Dans sa déclaration devant le Sénat, le 28 octobre, le Premier ministre n’évoque plus la suppression des départements en 2020…
Je suis satisfait. D’autant plus que je lui ai suggéré cela lors de notre rencontre à Matignon, le 24 octobre. 2020 sera un autre jour. D’ici-là, les départements doivent assumer leurs responsabilités en toute sérénité. Le Premier ministre va dans le bon sens quand, à terme, il veut maintenir un échelon intermédiaire pour assurer les solidarités sociales et territoriales.
Pourquoi contestez-vous le transfert, des départements vers les régions, des routes, des transports scolaires, des transports interurbains et des collèges ? N’est-ce pas un moindre mal ?
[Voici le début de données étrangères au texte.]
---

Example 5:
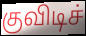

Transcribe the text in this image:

குவிடிச்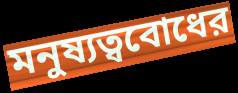
মনুষ্যত্ববোধেরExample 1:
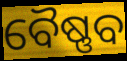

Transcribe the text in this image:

ବୈଷ୍ଣବ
Avec des transferts de ce genre, les régions vont devenir des super-départements. Elles vont s’épuiser à gérer le quotidien alors qu’elles ont vocation à avoir la haute main sur la banque publique d’investissement et à se saisir de l’enseignement supérieur, du service public de l’emploi, de la santé… Ce point de vue n’a rien de départementaliste. Un président de région comme Jean-Pierre Masseret (NDLR : patron PS de la Lorraine) n’est pas intéressé par ces nouvelles compétences, en dehors des transports interurbains qui peuvent être reliés aux TER.
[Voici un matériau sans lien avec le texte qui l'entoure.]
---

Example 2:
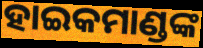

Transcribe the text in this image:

ହାଇକମାଣ୍ଡଙ୍କ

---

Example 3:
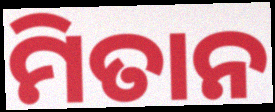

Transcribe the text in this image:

ମିତାନ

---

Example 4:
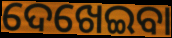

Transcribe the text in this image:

ଦେଖେଇବା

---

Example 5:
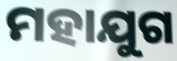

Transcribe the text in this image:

ମହାଯୁଗ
Souhaitez-vous, comme le sénateur et président socialiste du conseil général des Pyrénées-Atlantiques, Georges Labazée, que les départements gèrent la construction et l’entretien des collèges mais aussi des lycées ?
Si dans le grand ensemble Auvergne-Rhône-Alpes, les conseillers régionaux s’occupent de tout cela, ils devront assister, chacun, à dix réunions de conseil d’administration. Ce ne sera pas possible. Résultat : les fonctionnaires siègeront à leur place. Ce n’est pas ma conception de la décentralisation. Dans mon département des Côtes-d’Armor, nous gérons 48 collèges. Nous sommes à même de prendre en charge 20 lycées. Nous avons déjà les ingénieurs, les architectes et toutes les équipes qu’il faut. Nous gérons ces services publics en régie. Les régions, elles, font appel à des sociétés d’économie mixte ou à des cabinets privés.
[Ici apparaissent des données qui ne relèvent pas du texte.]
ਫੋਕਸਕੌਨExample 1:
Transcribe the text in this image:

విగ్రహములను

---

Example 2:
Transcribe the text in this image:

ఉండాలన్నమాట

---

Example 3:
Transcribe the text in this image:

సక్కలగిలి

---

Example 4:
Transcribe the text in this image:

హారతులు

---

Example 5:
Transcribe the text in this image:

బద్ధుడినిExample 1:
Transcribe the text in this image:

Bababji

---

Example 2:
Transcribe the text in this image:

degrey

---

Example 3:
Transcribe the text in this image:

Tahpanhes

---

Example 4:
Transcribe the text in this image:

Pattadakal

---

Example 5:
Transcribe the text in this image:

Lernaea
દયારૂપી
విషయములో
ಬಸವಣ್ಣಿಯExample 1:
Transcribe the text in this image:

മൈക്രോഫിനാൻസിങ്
Mais comment vont-elles faire ?
Il leur faudra créer des administrations déconcentrées, c’est-à-dire départementaliser les régions. A moins, ce qui est probable, qu’elles passent des délégations avec les conseils départementaux…
Comment expliquez-vous que le gouvernement n’ait pas retenu l’idée de grandes régions stratèges qui fait la quasi-unanimité au sein de la Haute assemblée ?
J’ai salué avec beaucoup de chaleur le rapport sénatorial d’Yves Krattinger (PS) et Jean-Pierre Raffarin (UMP). J’aurais aimé que le gouvernement le prenne à bras-le-corps. J’aurais souhaité qu’il mette les sénateurs devant leurs responsabilités afin de dépasser les intérêts très politiques du moment.
Soutenez-vous Manuel Valls, quand il entend faciliter les fusions de départements en supprimant l’obligation référendaire ?
L’ADF est favorable à ce mouvement déjà bien enclenché, avec, notamment, le projet de fusion des Savoie, promu par Hervé Gaymard (NDLR : député et président UMP du conseil général de Savoie). Un peu partout dans le pays, les élus réfléchissent à des rapprochements. De nombreux projets de communes nouvelles émergent. Les élus veulent se marier pour peser au sein des futures intercommunalités de plus de 20 000 habitants.
Le président de l’Association des maires ruraux de France, Vanik Berberian, vous reproche d’avoir déclaré que l’intercommunalité a vocation à devenir la commune du XXIème siècle…
Oui, il m’a même écrit… Il n’a sans doute pas pris conscience que je ne parlais pas d’aujourd’hui. Le siècle se termine dans 86 ans. Mais nous sommes face à une tendance historique lourde que je constate depuis 37 ans que j’exerce un mandat. Les compétences des communes sont peu à peu absorbées par les intercommunalités. Quand celles-ci en auront 90 %, il faudra bien en tirer quelque conclusion.
Jugez-vous toujours, à ce stade, que la décentralisation est en recul ?
Le Premier ministre, lui-même, indique que ses textes ne relèvent pas de la décentralisation. Mais Manuel Valls se montre ouvert. Il considère, et il a raison, qu’il faudra le moment venu une grande loi de décentralisation.